U.S. Rep. Bonnie Watson Coleman, D-New Jersey, invited Morales to the speech. She called Morales the face of hardworking undocumented immigrants.

“She pays her taxes, she was a contributing member of the community,” said Watson Coleman. “She’s not the vilification that the president has continuously heaped upon illegal immigration.“

Watson Coleman said she wants people at home to see that Morales and other undocumented workers are not a threat.

Morales wants that too.

Morales claims she was treated poorly by some golf club managers because of her legal status — one manager, in particular, made degrading comments about undocumented immigrants, calling them dumb and lazy, she said.
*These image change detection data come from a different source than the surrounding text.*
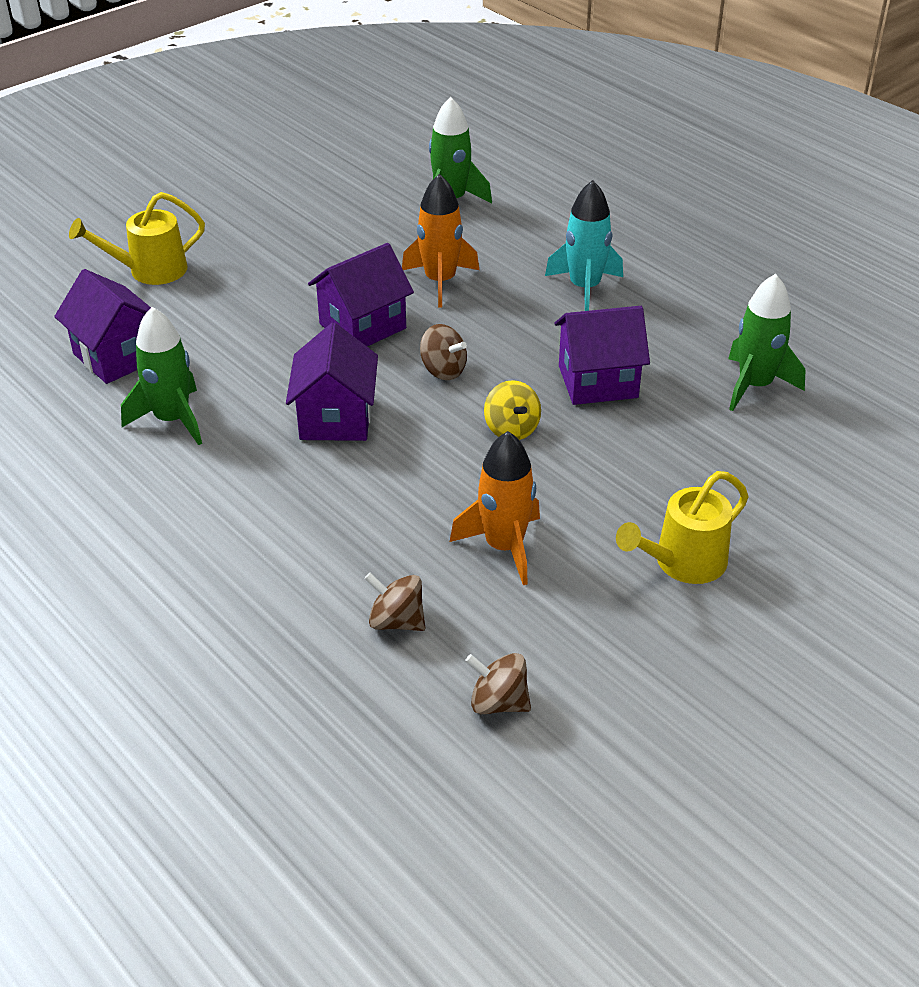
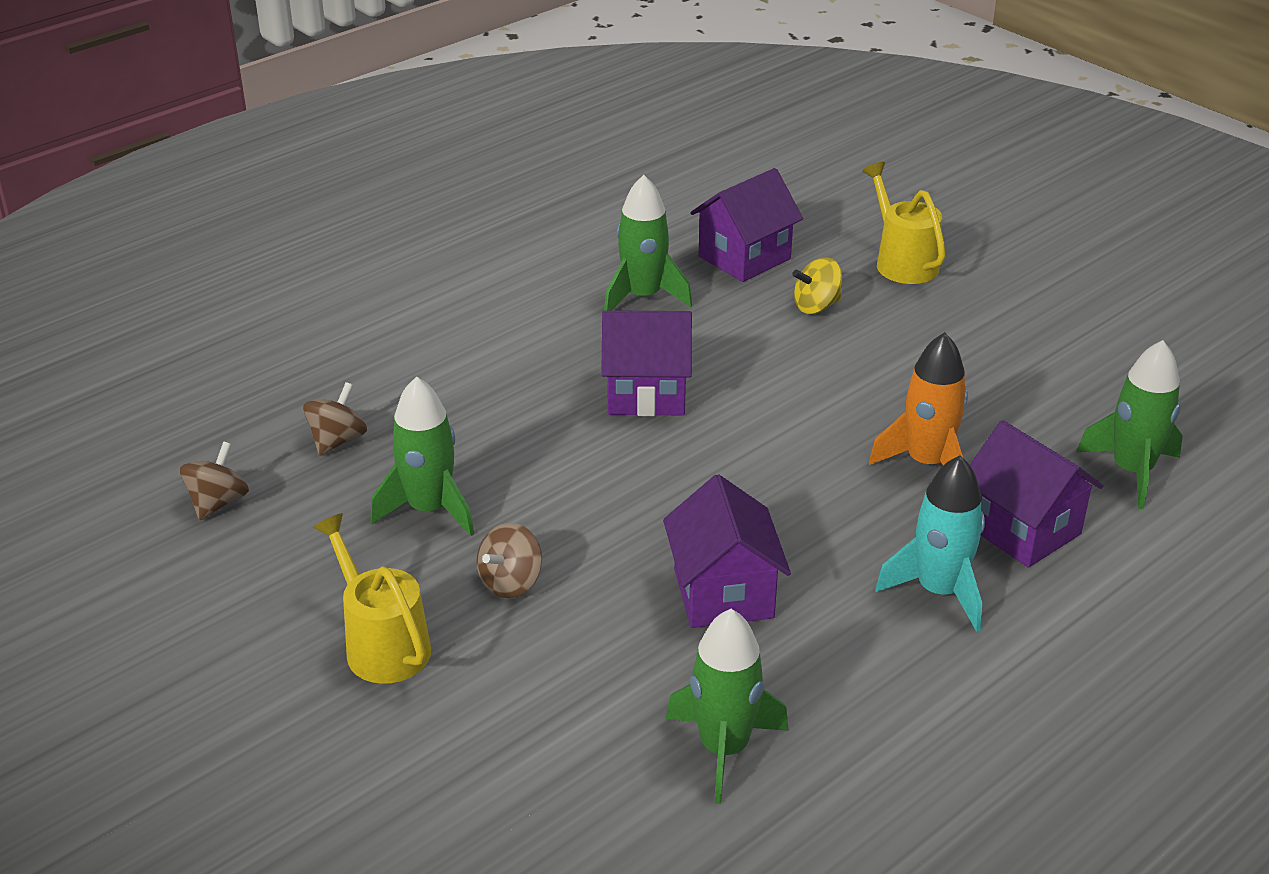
camera: 90 degrees right, 5 degrees down
purple house [308,243,414,346] -> purple house moved to [970,420,1103,568]
brown spinning top [420,324,467,380] -> brown spinning top moved to [477,523,542,598]
orange rocket [450,431,540,585] -> green rocket [370,376,474,536]
yellow spinning top [484,380,541,440] -> yellow spinning top moved to [792,257,842,314]

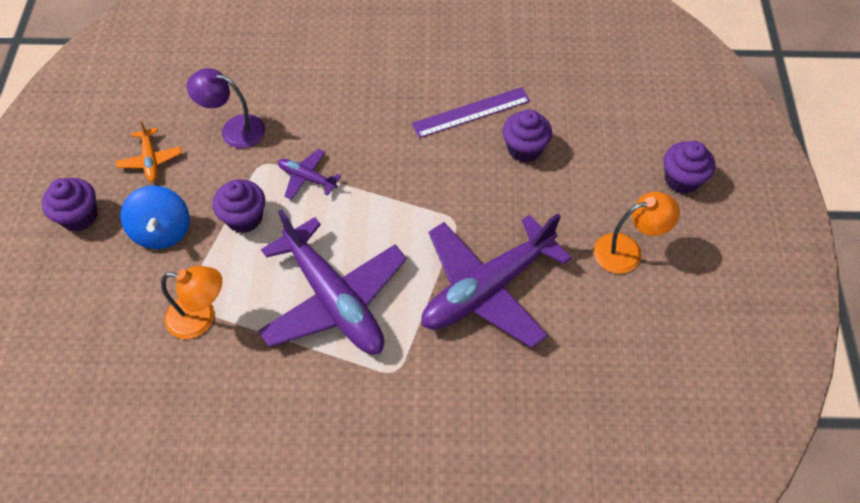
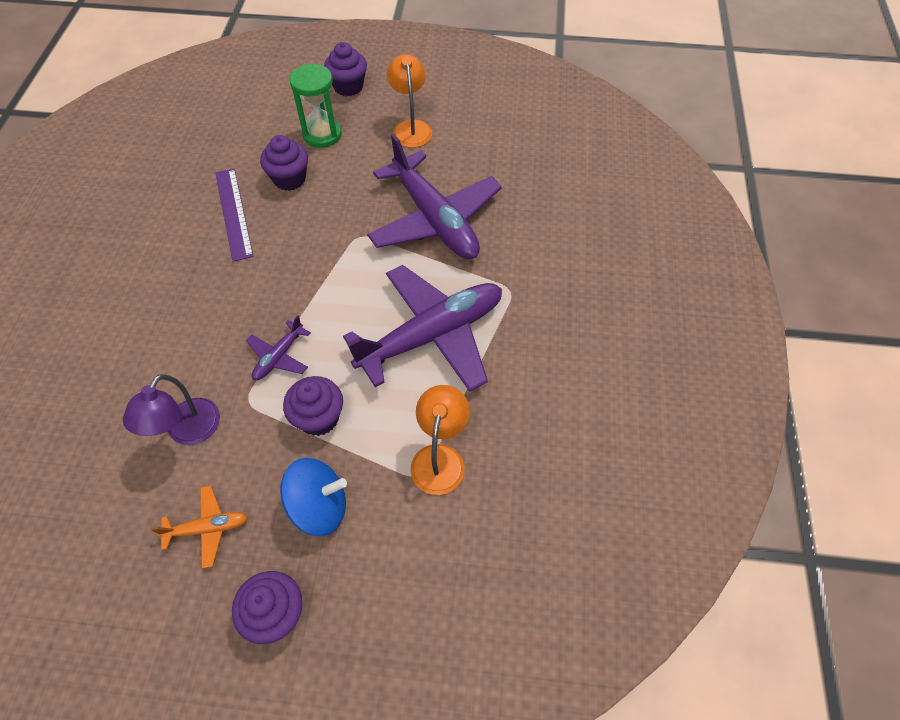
camera: 85 degrees left, 0 degrees up
none -> green hourglass [289,63,342,148]

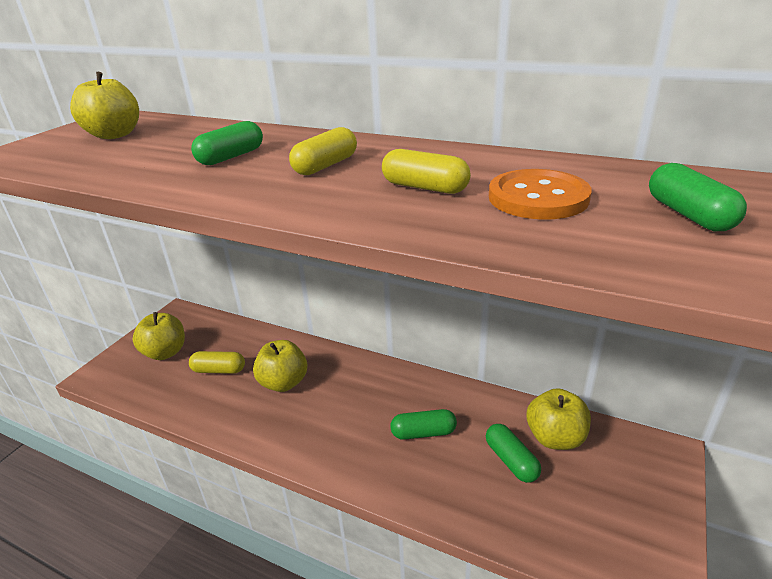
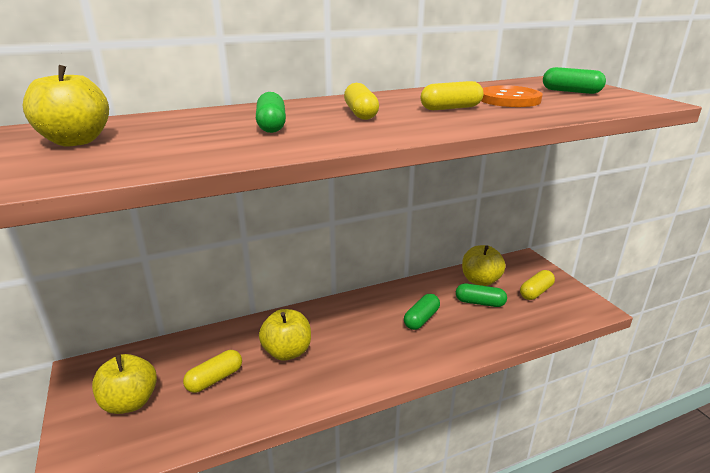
camera: 50 degrees left, 5 degrees down
none -> yellow capsule [520,270,555,300]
Undocumented co-workers were also mistreated, she recalled.

That treatment became worse after the election, she said, when management told her she could no longer clean the president’s residence.

Morales’ description of her time at the golf club is another grievance for Watson Coleman, who represents parts of Mercer, Middlesex, Union, and Somerset counties.

“It also speaks to the hypocrisy of Donald Trump,” Watson Coleman said. “Donald Trump, the president, has demonized illegal immigrants at the same time that Donald Trump, the businessman, has used this labor, has to a certain extent exploited this labor, and his organization even facilitated their getting documents fraudulently to put into their records so that they could work for him.”

Watson Coleman said it falls on the government to create pathways to citizenship.

In the meantime, Morales’ invitation continues to garner national media attention. It’s familiar territory since late last year when the New York Times wrote about her time working at the golf club.

Morales applied for asylum in November, according to her lawyer who is confident it will be granted.

Morales said she’s not afraid to go to Washington Tuesday because she wants to show support for all the people in the country like her.

She said she has one message for the president.

“Stop it with all his talk of the wall, the wall, the wall,” she said. “Stop the separating children from their parents, stop it with all that he’s doing already, knowing immigrants work for this country.”

At least one other undocumented former golf club employee is expected to attend the president’s address.